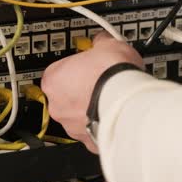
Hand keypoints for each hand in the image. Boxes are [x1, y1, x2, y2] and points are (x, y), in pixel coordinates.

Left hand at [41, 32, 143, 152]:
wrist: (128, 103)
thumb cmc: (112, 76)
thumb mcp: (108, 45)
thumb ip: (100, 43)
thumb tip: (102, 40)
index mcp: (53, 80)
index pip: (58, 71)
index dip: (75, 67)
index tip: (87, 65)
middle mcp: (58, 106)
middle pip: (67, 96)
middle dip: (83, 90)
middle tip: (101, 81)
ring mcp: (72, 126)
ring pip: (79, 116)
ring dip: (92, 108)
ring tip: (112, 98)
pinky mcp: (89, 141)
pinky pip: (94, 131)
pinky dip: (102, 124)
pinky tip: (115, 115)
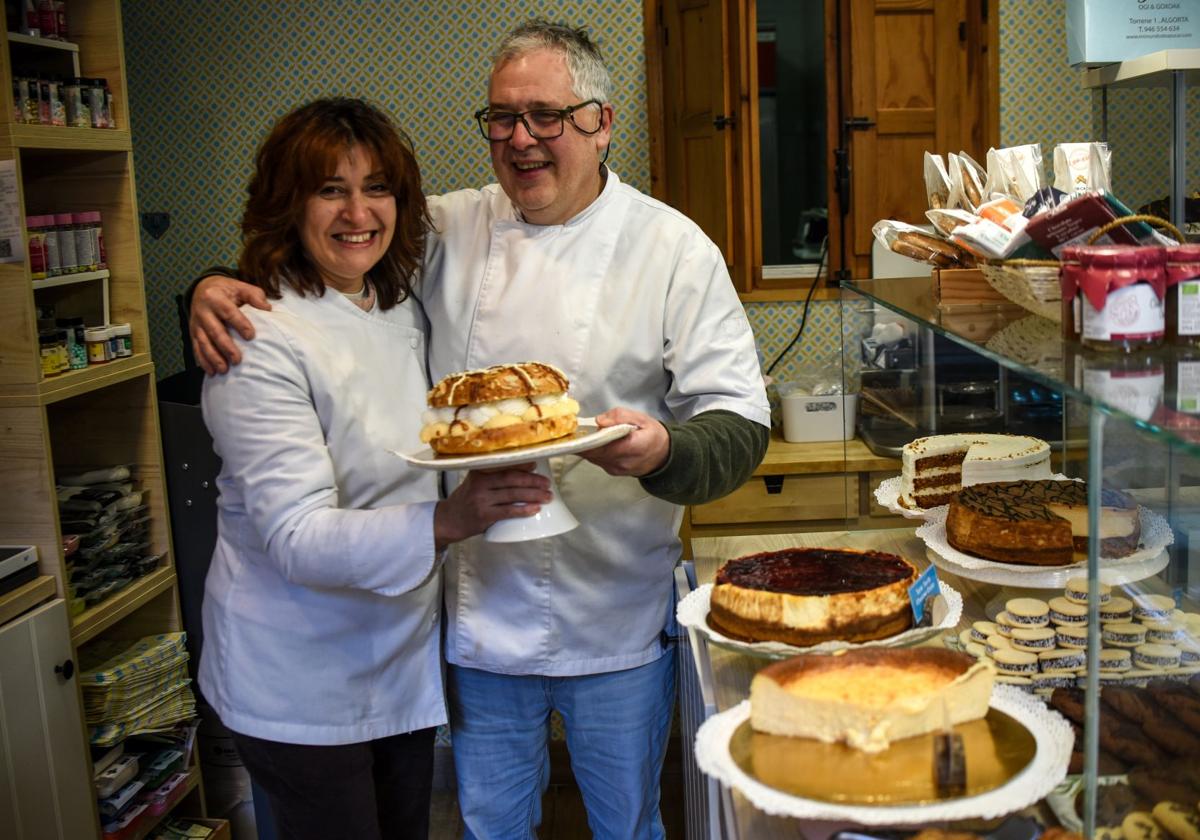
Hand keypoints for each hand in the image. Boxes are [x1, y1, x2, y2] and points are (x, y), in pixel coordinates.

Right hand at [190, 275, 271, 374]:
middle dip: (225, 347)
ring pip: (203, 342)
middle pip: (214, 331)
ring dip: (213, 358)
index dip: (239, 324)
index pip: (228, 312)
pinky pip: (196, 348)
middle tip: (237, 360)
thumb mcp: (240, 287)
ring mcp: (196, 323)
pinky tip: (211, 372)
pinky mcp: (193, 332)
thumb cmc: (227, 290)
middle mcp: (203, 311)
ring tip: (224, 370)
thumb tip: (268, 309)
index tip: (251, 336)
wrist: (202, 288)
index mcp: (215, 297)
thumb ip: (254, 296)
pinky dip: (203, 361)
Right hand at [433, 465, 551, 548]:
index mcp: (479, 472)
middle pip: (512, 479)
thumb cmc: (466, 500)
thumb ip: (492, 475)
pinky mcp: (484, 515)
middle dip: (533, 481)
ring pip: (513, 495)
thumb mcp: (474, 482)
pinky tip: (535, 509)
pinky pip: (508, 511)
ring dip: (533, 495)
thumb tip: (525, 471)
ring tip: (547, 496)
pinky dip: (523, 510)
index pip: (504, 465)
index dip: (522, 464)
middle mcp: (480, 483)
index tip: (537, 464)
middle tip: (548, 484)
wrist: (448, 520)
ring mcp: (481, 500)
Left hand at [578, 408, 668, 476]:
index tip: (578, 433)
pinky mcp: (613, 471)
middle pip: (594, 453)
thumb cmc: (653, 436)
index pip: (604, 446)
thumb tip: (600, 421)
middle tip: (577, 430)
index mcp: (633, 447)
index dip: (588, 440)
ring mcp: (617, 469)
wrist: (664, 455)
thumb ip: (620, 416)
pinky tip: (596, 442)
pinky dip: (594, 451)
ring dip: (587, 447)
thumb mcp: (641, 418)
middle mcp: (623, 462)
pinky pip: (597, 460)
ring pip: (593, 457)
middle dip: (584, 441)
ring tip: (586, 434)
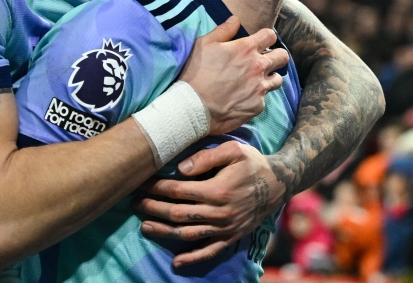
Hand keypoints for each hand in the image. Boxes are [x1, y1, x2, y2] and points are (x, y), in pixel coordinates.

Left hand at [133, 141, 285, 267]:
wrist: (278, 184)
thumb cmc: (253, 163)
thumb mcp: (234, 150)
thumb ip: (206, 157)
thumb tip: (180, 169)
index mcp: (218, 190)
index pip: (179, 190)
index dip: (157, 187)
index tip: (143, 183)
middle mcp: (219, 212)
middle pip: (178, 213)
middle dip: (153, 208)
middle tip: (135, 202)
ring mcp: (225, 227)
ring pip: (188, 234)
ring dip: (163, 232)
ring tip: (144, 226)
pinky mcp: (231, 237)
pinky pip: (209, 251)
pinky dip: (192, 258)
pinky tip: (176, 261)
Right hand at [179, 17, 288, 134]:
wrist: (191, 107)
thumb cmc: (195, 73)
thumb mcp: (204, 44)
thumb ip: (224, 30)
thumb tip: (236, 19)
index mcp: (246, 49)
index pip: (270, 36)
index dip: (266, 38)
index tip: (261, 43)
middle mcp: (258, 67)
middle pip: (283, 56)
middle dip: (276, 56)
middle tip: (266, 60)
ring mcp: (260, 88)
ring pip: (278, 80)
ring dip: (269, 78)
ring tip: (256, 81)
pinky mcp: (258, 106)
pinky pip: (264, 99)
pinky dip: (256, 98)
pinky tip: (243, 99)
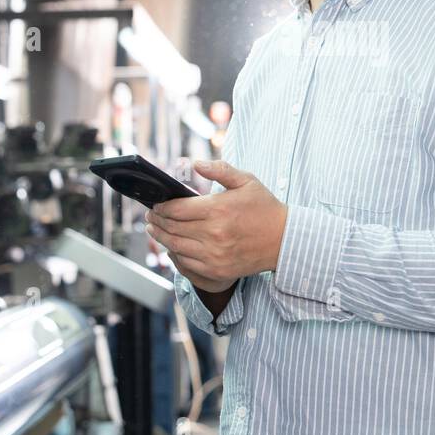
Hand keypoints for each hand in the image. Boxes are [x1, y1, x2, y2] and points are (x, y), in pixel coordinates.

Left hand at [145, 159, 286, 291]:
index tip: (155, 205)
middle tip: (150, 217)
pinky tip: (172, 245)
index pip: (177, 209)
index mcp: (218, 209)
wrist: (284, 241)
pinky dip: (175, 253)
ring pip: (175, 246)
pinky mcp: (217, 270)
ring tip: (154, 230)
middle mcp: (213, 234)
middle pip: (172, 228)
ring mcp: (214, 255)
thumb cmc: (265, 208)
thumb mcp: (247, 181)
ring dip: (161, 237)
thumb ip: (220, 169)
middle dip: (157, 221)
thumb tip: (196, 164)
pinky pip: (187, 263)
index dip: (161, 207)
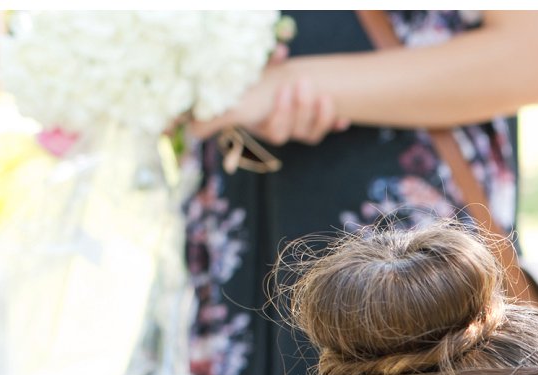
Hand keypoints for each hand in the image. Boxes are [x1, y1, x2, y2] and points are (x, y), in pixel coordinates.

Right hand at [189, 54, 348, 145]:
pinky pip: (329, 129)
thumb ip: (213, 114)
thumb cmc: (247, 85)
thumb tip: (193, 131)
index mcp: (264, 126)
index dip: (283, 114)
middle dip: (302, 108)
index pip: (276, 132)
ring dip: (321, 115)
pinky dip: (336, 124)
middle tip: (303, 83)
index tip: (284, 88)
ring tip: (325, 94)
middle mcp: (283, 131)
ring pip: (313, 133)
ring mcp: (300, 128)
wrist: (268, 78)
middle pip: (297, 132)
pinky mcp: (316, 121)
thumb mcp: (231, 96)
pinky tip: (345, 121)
┄┄┄┄┄┄┄┄┄┄┄┄┄┄┄┄┄┄┄┄
Exactly the lines from the top of the listing through the line with "ring tip: (586, 434)", and no pictures, should be printed.

Hand keypoints for each hand in the image. Boxes are [x1, y1, x2, y2] and points are (x, y), in pixel coordinates.

Left hand at [41, 32, 143, 152]:
wrist: (128, 103)
thumb cmc: (112, 76)
thumb mcp: (108, 45)
thumb ip: (100, 43)
thumb tip: (102, 40)
index mcp: (53, 80)
index pip: (58, 71)
index dip: (75, 67)
index tip: (87, 65)
middle mcp: (58, 106)
middle pip: (67, 96)
middle dip: (83, 90)
middle tip: (101, 81)
ring mcp: (72, 126)
ring pip: (79, 116)
ring dip: (92, 108)
ring tip: (112, 98)
pinky mcp: (89, 141)
pinky pip: (94, 131)
pinky dip: (102, 124)
pinky tip: (115, 115)
Hand keypoints for each hand in the image. Boxes are [x1, y1, x2, y2] and points are (x, y), in pixel coordinates.

Right hand at [190, 275, 271, 374]:
middle dip: (225, 347)
ring pip: (203, 342)
middle pip: (214, 331)
ring dip: (213, 358)
index dip: (239, 324)
index pip: (228, 312)
pinky pip: (196, 348)
middle tip: (237, 360)
thumb mcp: (240, 287)
ring mcp: (196, 323)
pinky tip: (211, 372)
pinky mcp: (193, 332)
thumb cmc: (227, 290)
middle mcp: (203, 311)
ring tip: (224, 370)
thumb tip: (268, 309)
index tip: (251, 336)
wrist: (202, 288)
index mcp: (215, 297)
thumb ip: (254, 296)
pinky dip: (203, 361)
Right hand at [433, 465, 551, 548]:
index mcp: (479, 472)
middle pip: (512, 479)
thumb cmc: (466, 500)
thumb ip: (492, 475)
pinky mcp: (484, 515)
middle dip: (533, 481)
ring pip: (513, 495)
thumb mcp: (474, 482)
pinky tip: (535, 509)
pinky pip: (508, 511)
ring dip: (533, 495)
thumb tip: (525, 471)
ring tip: (547, 496)
pinky dip: (523, 510)
index pip: (504, 465)
index dip: (522, 464)
middle mcp: (480, 483)
index tip: (537, 464)
middle tip: (548, 484)
wrist: (448, 520)
ring mcp: (481, 500)
Left hand at [578, 408, 668, 476]:
index tip: (578, 433)
pinky mcp: (613, 471)
middle pip: (594, 453)
thumb cmc: (653, 436)
index pip: (604, 446)
thumb tip: (600, 421)
middle tip: (577, 430)
index mcp: (633, 447)
index dip: (588, 440)
ring mcp: (617, 469)
wrist: (664, 455)
thumb ip: (620, 416)
pinky tip: (596, 442)
pinky dip: (594, 451)
ring dip: (587, 447)
thumb mcp: (641, 418)
middle mcp: (623, 462)
pinky pip: (597, 460)
ring pip: (593, 457)
middle dip: (584, 441)
ring tip: (586, 434)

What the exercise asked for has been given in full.